Hayden Panettiere spoke at length about her daughter Kaya's custody situation on Wednesday's episode of "Red Table Talk" with Jada Pinkett Smith, Adrienne Banfield Norris, and their guest co-host Kelly Osbourne.
When asked about the custody arrangement — Kaya's father Wladimir Klitschko currently has custody of the 7-year-old — Panettiere said "it wasn't fully my decision" to send her daughter Kaya to Ukraine permanently in 2018. The actor said she was in treatment for alcoholism at the time.
"I didn't even know it was happening until she was already over there," the "Heroes" star said.

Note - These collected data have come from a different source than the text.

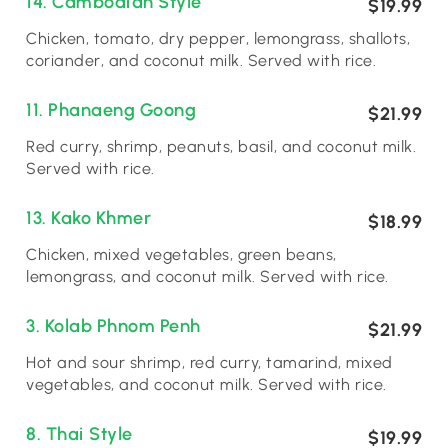
14. Cambodian Style
$19.99
Chicken, tomato, dry pepper, lemongrass, shallots,
coriander, and coconut milk. Served with rice.
11. Phanaeng Goong
$21.99
Red curry, shrimp, peanuts, basil, and coconut milk.
Served with rice.
13. Kako Khmer
$18.99
Chicken, mixed vegetables, green beans,
lemongrass, and coconut milk. Served with rice.
3. Kolab Phnom Penh
$21.99
Hot and sour shrimp, red curry, tamarind, mixed
vegetables, and coconut milk. Served with rice.
8. Thai Style
$19.99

She added that while she initially didn't have a conversation with Klitschko about a custody agreement and visitation plan for then-3-year-old Kaya, she would have told him it "makes sense" for him to look after their daughter while Panettiere worked toward sobriety.
But she said she would have assumed that once things were better, the agreement could change.
During the conversation, which starts around the 21-minute mark of the episode, Panettiere implied that she signed papers to give Klitschko "full custody" of Kaya without talking about it first, which she called "heartbreaking."
"I was going to go work on myself and I was going to get better," she explained, saying that she had hoped that once that happened, Kaya could come back to the US to spend time with her.
"But that didn't happen. I thought she was going over to visit him like she always did," the actor continued, saying that they previously had an agreement that Kaya went back and forth between Nashville, where Panettiere was based, and Ukraine. "And then once she was over there ... it was immediately, 'I want full custody of her,' which was a shock to me."
Panettiere called Klitschko a "fantastic father" but said, "kids need their moms" as they get older.
"I had never endangered her," she said, noting that she didn't think she'd done anything around Kaya that would have caused any authorities in the US to take Kaya from her. "It never would have happened."
She said that after Klitschko got full custody of Kaya in Ukraine, she had to go back to treatment "several times."
"He wasn't around to see the kind of mom I was," she said. "And had he been, maybe it would have been different."
Panettiere said that she hopes the custody agreement does change one day. She told the cohosts that it's always been "very terrifying to talk about" because Klitschko is a former professional Ukrainian boxer and his brother Vitali Klitschko is the current mayor of the city of Kyiv, so the family has a lot of power there.
Though Panettiere continually said Klitschko is a good father, the actor said her daughter has become very "stoic." She said that Kaya has also had to learn about the war in Ukraine because though she now lives elsewhere for her safety, her dad and uncle are fighting on the front lines.
The "Nashville" star said that she was told Kaya began asking other women if she can "call them mommy," which Panettiere described as a "cry for help" and a "trauma reaction."
"My breath hitched and my heart stopped," Panettiere said of her response when Klitschko told her.
She said she wishes that Klitschko would realize how much Kaya needs her mom and that he would allow her to visit the US. As of now, Panettiere is the one who goes to visit her daughter in Europe and she said she hasn't gotten "hints" that this agreement would change.
Panettiere first spoke about having alcoholism to People reporter Aili Nahas in July. The actor said she's had an addiction to opioids and alcohol since she was a teenager and that it continued into adulthood.
In People's July article, Panettiere said that seeing Kaya going overseas was "the hardest thing I ever had to do."
"But I wanted to be a good mom to her — and sometimes that means letting them go," she added.